Former Police Officer Admits Role in Multimillion-Dollar Compounded Prescription Drug Scheme
NEWARK, N.J. – A former police officer with the North Brunswick police department today admitted his role in a multimillion-dollar scheme that defrauded state health benefits programs through the submission of medically unnecessary prescriptions for compounded medications, Acting U.S. Attorney Rachael A. Honig announced.
Daniel Passafiume, 45, of Monroe, New Jersey, pleaded guilty by videoconference before U.S. District Judge Michael A. Shipp to an information charging him with conspiring to commit health care fraud.

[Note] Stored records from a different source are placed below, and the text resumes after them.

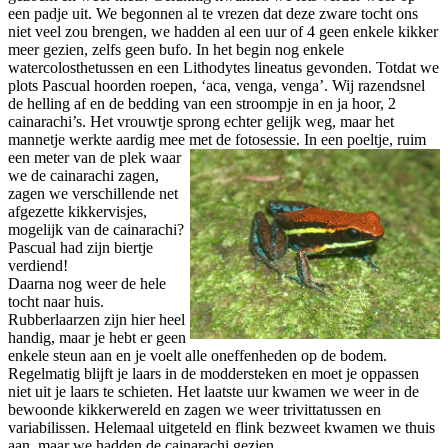
een padje uit. We begonnen al te vrezen dat deze zware tocht ons
niet veel zou brengen, we hadden al een uur of 4 geen enkele kikker
meer gezien, zelfs geen bufo. In het begin nog enkele
watercolosthetussen en een Lithodytes lineatus gevonden. Totdat we
plots Pascual hoorden roepen, ‘aca, venga, venga’. Wij razendsnel
de helling af en de bedding van een stroompje in en ja hoor, 2
cainarachi’s. Het vrouwtje sprong echter gelijk weg, maar het
mannetje werkte aardig mee met de fotosessie.
In een poeltje, ruim
een meter van de plek waar
we de cainarachi zagen,
zagen we verschillende net
afgezette kikkervisjes,
mogelijk van de cainarachi?
Pascual had zijn biertje
verdiend!
Daarna nog weer de hele
tocht naar huis.
Rubberlaarzen zijn hier heel
handig, maar je hebt er geen
enkele steun aan en je voelt alle oneffenheden op de bodem.
Regelmatig blijft je laars in de moddersteken en moet je oppassen
niet uit je laars te schieten. Het laatste uur kwamen we weer in de
bewoonde kikkerwereld en zagen we weer trivittatussen en
variabilissen. Helemaal uitgeteld en flink bezweet kwamen we thuis
aan, maar we hadden de cainarachi gezien.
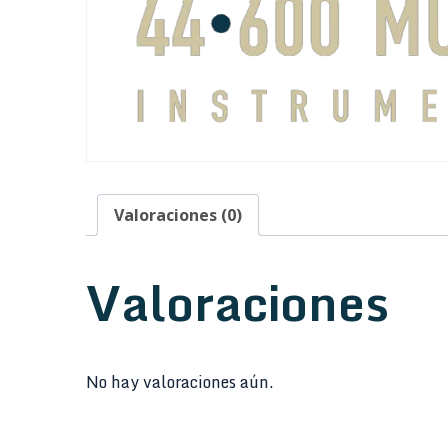
Valoraciones (0)
Valoraciones
No hay valoraciones aún.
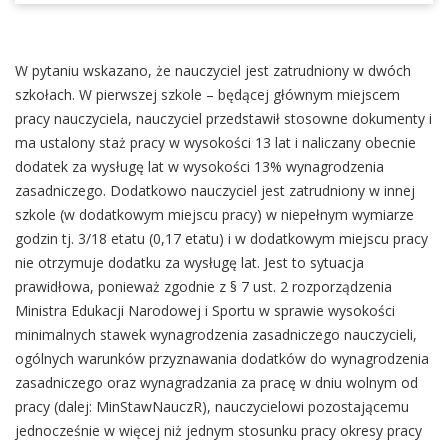
W pytaniu wskazano, że nauczyciel jest zatrudniony w dwóch
szkołach. W pierwszej szkole – będącej głównym miejscem
pracy nauczyciela, nauczyciel przedstawił stosowne dokumenty i
ma ustalony staż pracy w wysokości 13 lat i naliczany obecnie
dodatek za wysługę lat w wysokości 13% wynagrodzenia
zasadniczego. Dodatkowo nauczyciel jest zatrudniony w innej
szkole (w dodatkowym miejscu pracy) w niepełnym wymiarze
godzin tj. 3/18 etatu (0,17 etatu) i w dodatkowym miejscu pracy
nie otrzymuje dodatku za wysługę lat. Jest to sytuacja
prawidłowa, ponieważ zgodnie z § 7 ust. 2 rozporządzenia
Ministra Edukacji Narodowej i Sportu w sprawie wysokości
minimalnych stawek wynagrodzenia zasadniczego nauczycieli,
ogólnych warunków przyznawania dodatków do wynagrodzenia
zasadniczego oraz wynagradzania za pracę w dniu wolnym od
pracy (dalej: MinStawNauczR), nauczycielowi pozostającemu
jednocześnie w więcej niż jednym stosunku pracy okresy pracy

According to documents filed in this case and statements made in court:
Between January 2014 and November 2016, Passafiume and a conspirator, identified as CC-1 in the information, marketed certain prescription “compounded medications,” including vitamins and pain creams, to beneficiaries of New Jersey state insurance plans, including the State Health Benefits Program (SHBP). These insurance plans paid thousands of dollars for compounded medications, which are specialty medications mixed by a pharmacist to meet the specific medical needs of an individual patient. Although compounded drugs are not approved by the Food and Drug Administration (FDA), they are properly prescribed when a physician determines that an FDA-approved medication does not meet the health needs of a particular patient because, for example, the patient is allergic to a dye or other ingredient or requires the medication in a different form.
Passafiume and his conspirator had agreements with pharmacies to collect large commission payments for each prescription they obtained for the pharmacy. Passafiume and CC-1 found individuals with these insurance plans and connected them with doctors who were willing to sign prescriptions without an examination or a determination that the individuals needed the compounded medications. Those recruited to obtain prescriptions included employees of a New Jersey police department, family members of these employees, and Passafiume’s own family members. At times, Passafiume provided beneficiaries with cash, checks, and gift cards for agreeing to obtain these prescriptions.
The conspiracy charge carries a maximum potential penalty of 10 years in prison and a fine of $250,000 fine, or twice the gain or loss from the offense, whichever is greater. As part of his plea agreement, Passafiume must forfeit $284,659 in criminal proceeds and pay restitution of $3.27 million. Sentencing is scheduled for July 12, 2021.
Acting U.S. Attorney Honig credited special agents of the FBI, under the direction of Special Agent in Charge George M. Crouch Jr. in Newark, with the investigation leading to today’s guilty plea.
The government is represented by Senior Trial Counsel Leslie Faye Schwartz of the Special Prosecutions Division and Assistant U.S. Attorney Osmar J. Benvenuto of the Health Care Fraud Unit in Newark.